Un traitement ARV précoce protège le cerveau

Les traitements ARV jouent un rôle capital pour éliminer les symptômes de l'infection VIH, limiter le risque de transmission du virus et en réduire tant la morbidité que la mortalité. Mais pas seulement! De nouvelles données, publiées par un groupe de chercheurs internationaux, démontrent que le traitement ARV initié précocement permet de stopper voire d'améliorer les atteintes cérébrales liées à la présence du VIH. Un nouvel argument fort pour supporter la mise en place la plus rapide possible du traitement ARV dès le diagnostic posé.
Parmi la myriade de symptômes induits par l'infection VIH, on a parfois tendance à oublier les complications neurologiques en ligne avec le passage du virus au travers de la barrière hémato-encéphalique et les dégâts occasionnés au système nerveux central. En cause, un climat inflammatoire chronique qui, à la longue, induit des symptômes tels que migraines, troubles de la mémoire, de l'équilibre, de la coordination ou du comportement ainsi que des atteintes visuelles ou des crises épileptiques. Enfin, dans les affections évoluant depuis longtemps, les atteintes cérébrales peuvent souvent se traduire par le développement d'une démence et des troubles cognitifs majeurs.
Pour mieux comprendre le timing de ces dommages cérébraux et évaluer l'impact du traitement ARV, une équipe d'investigateurs internationaux a analysé et comparé les données fournies par l'imagerie médicale de pointe de trois groupes de patients soit un groupe contrôle composé de patients non infectés par le VIH, un groupe de patients vivant avec le VIH depuis de très longues années et un dernier groupe de patients récemment diagnostiqués et mis immédiatement sous traitement ARV comme le recommandent les nouvelles directives internationales.
Deux constats sont importants pour optimaliser la prise en charge des patients et protéger leur capital cérébral.
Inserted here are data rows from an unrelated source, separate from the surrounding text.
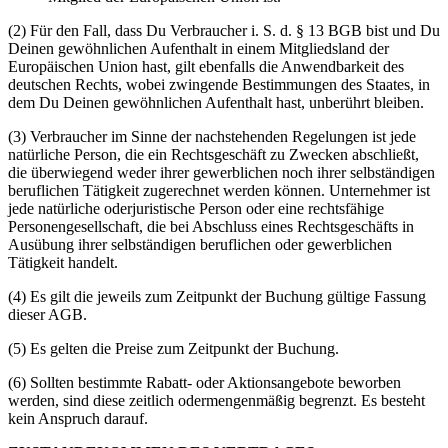
(2) Für den Fall, dass Du Verbraucher i. S. d. § 13 BGB bist und Du
Deinen gewöhnlichen Aufenthalt in einem Mitgliedsland der
Europäischen Union hast, gilt ebenfalls die Anwendbarkeit des
deutschen Rechts, wobei zwingende Bestimmungen des Staates, in
dem Du Deinen gewöhnlichen Aufenthalt hast, unberührt bleiben.
(3) Verbraucher im Sinne der nachstehenden Regelungen ist jede
natürliche Person, die ein Rechtsgeschäft zu Zwecken abschließt,
die überwiegend weder ihrer gewerblichen noch ihrer selbständigen
beruflichen Tätigkeit zugerechnet werden können. Unternehmer ist
jede natürliche oderjuristische Person oder eine rechtsfähige
Personengesellschaft, die bei Abschluss eines Rechtsgeschäfts in
Ausübung ihrer selbständigen beruflichen oder gewerblichen
Tätigkeit handelt.
(4) Es gilt die jeweils zum Zeitpunkt der Buchung gültige Fassung
dieser AGB.
(5) Es gelten die Preise zum Zeitpunkt der Buchung.
(6) Sollten bestimmte Rabatt- oder Aktionsangebote beworben
werden, sind diese zeitlich odermengenmäßig begrenzt. Es besteht
kein Anspruch darauf.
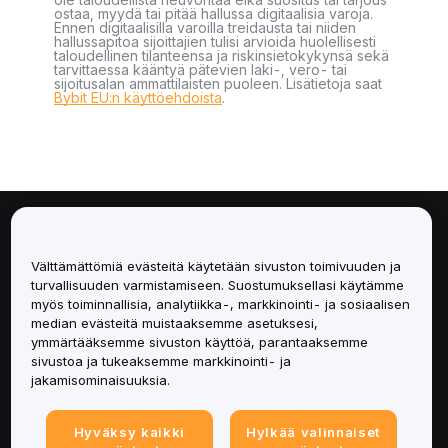
ostaa, myydä tai pitää hallussa digitaalisia varoja.
Ennen digitaalisilla varoilla treidausta tai niiden
hallussapitoa sijoittajien tulisi arvioida huolellisesti
taloudellinen tilanteensa ja riskinsietokykynsä sekä
tarvittaessa kääntyä pätevien laki-, vero- tai
sijoitusalan ammattilaisten puoleen. Lisätietoja saat
Bybit EU:n käyttöehdoista
.
Tietoa
Välttämättömiä evästeitä käytetään sivuston toimivuuden ja
Palvelut
turvallisuuden varmistamiseen. Suostumuksellasi käytämme
myös toiminnallisia, analytiikka-, markkinointi- ja sosiaalisen
median evästeitä muistaaksemme asetuksesi,
Tuki
ymmärtääksemme sivuston käyttöä, parantaaksemme
sivustoa ja tukeaksemme markkinointi- ja
Tuotteet
jakamisominaisuuksia.
Lakiasiat
Hyväksy kaikki
Hylkää valinnaiset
Premièrement, les lésions cérébrales induites par le VIH sont précoces car déjà présentés à des degrés divers lors du diagnostic de l'infection. Deuxièmement, et c'est là le principal enseignement de cette étude, on observe, dès l'initiation du traitement ARV, une amélioration des lésions cérébrales. Ainsi, la réduction observée du volume cérébral est stoppée et, au niveau des lobes frontaux et temporaux, l'imagerie médicale montre un épaississement du cortex qui avait tendance à s'éroder. Protéger le cerveau et ses fonctions, voilà donc un nouvel argument de poids pour soutenir le dépistage précoce et la mise sous traitement ARV immédiate des patients vivant avec le VIH.
Ref: Sanford R. et al. Clinical Infectious Diseases, mise en ligne sur le site 24/04/2018.